:: PASSAGE TO READ ::
In answering a question about his future at Capitol Hill Baptist Church, Mark’s response included the phrase “the god of options,” which I found wise, and have since used (when appropriate) to care for other pastors. I think as pastors read the rest of his response, this phrase will remind them that, regardless of God’s will for your future, and without eliminating the real possibility of future transition, you can be certain that God’s will for you this day (and in the foreseeable future) is to serve him with gladness right where you are.

----------------

C.J. Mahaney: Do you plan on staying at Capitol Hill Baptist Church?

Mark Dever: Lord willing.  

CJM: Lord willing what?  

MD: The rest of my life.  

CJM: As a member of the pulpit committee, Matt Schmucker remembers a particular statement you made in that regard. You said to Connie, “The next place we go, we’re buying...

MD: …cemetery plots.” Because we had been moving around and wherever we lived my heart got entangled with the people. I just hated moving and it was just horrendous for me. I had been studying the Puritans and realized that the basic model was to just stay someplace—like a marriage to a congregation. It is not exactly the same, it is not sin to leave it necessarily, but you don’t assume churches are a career ladder you are climbing. You are at one church for two years to work on some skills and when you run out of your bag of tricks you move to another church for three years, they hear all six of your sermons and then you move someplace else. No, I would like to know their children and their grandchildren. So I made clear when we were talking to the pulpit search committee that if I came I was intending, Lord willing, to stay. I had no further plans and actually planned to have no further plans.…

I remember, during a Wednesday night church potluck very early during my time here, I got my food and sat down. An older woman (probably in her mid-70s, late 70s at the time) who had been at the church for decades gets her meal and sits down right next to me. She looks at me and says, “I don’t like young preachers.”

CJM: And you are probably 33 years old?
:::
TASK | Extend the interview about staying at Capitol Hill Baptist Church, picking up right after its last line.
:: DATA EXTRACT ::
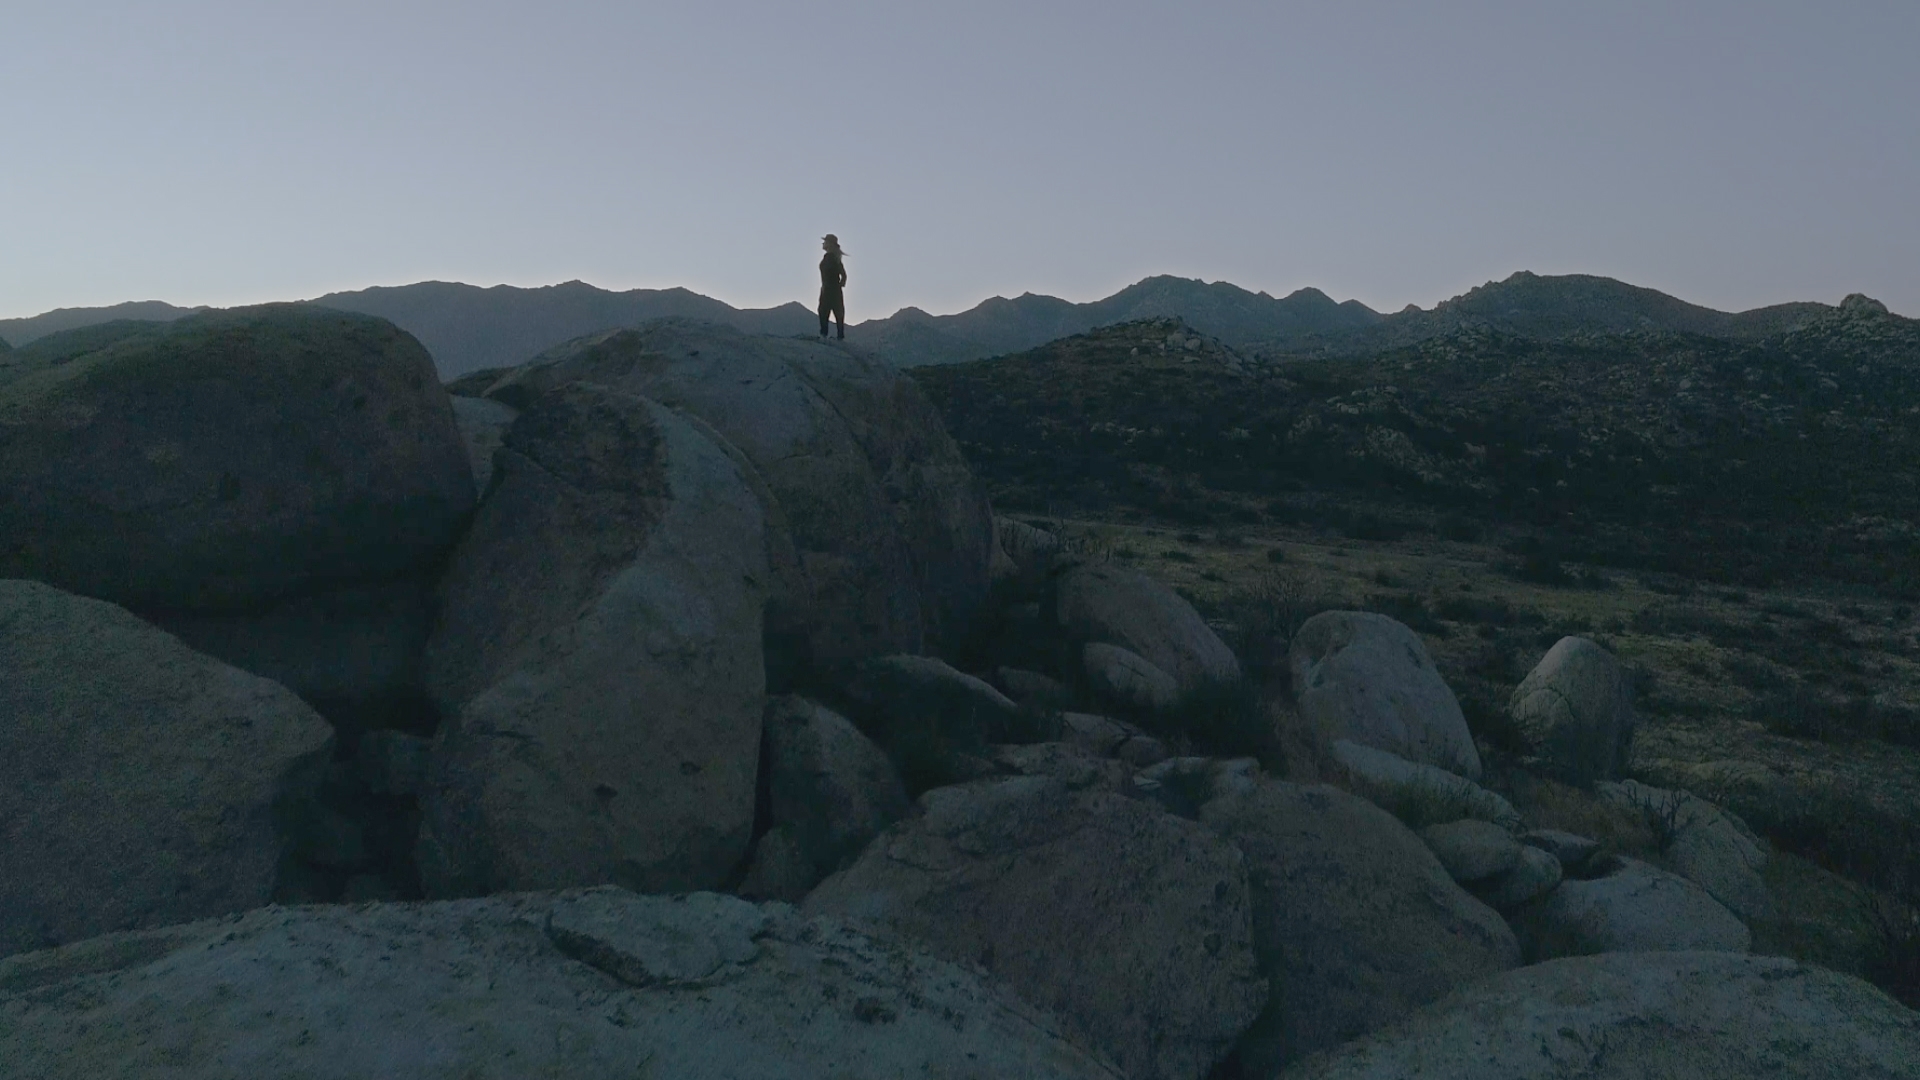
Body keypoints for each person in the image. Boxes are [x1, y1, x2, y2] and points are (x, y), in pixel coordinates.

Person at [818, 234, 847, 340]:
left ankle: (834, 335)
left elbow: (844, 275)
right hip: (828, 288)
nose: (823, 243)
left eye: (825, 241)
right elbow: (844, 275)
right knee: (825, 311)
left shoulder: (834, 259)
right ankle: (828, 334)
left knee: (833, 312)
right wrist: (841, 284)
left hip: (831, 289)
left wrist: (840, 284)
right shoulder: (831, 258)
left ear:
:::
RESPONSE BELOW |
MD: Thirty-two or 33. And I just looked at her. I said, “Really?” She said, “Yep. Of course I’ll make an exception in your case.”

CJM: Did you ask for an explanation why?  

MD
: I just started eating my food and then I said, “I guess you expect to outlast him at the church, don’t you?” She said, “Yep. Always have.”  

And then I took some more food and then said, “Well, I think you may have met your match.”

CJM: Oh, outstanding.…Thank you for the compelling example you provide of a commitment to this church, and provoking other pastors to follow that similar attitude and approach. You introduced me to the description of Puritan pastors, that they were “looking for a place to settle.”

MD
: A great example of that is when John Cotton, I think it was when John Cotton died, their church needed a pastor and began negotiating with the First Congregational Church up in Ipswich. Both churches entered a season of prayer for their pastor, John Norton, coming down to Boston. So it was not at all a kind of cloak-and-dagger secret committee goes and attends, tries to scout out the talent, and then steals them away. It’s two families, two congregations, praying about where would this brother be best used—which is a great way to approach it.

CJM
: What are the unique joys of pastoring?  

MD
: Well, for me, that would include that specific decision to stay here. It was a great opportunity to destroy the “god of options,” which I think young men and women who are successful in our culture tend to be addicted to.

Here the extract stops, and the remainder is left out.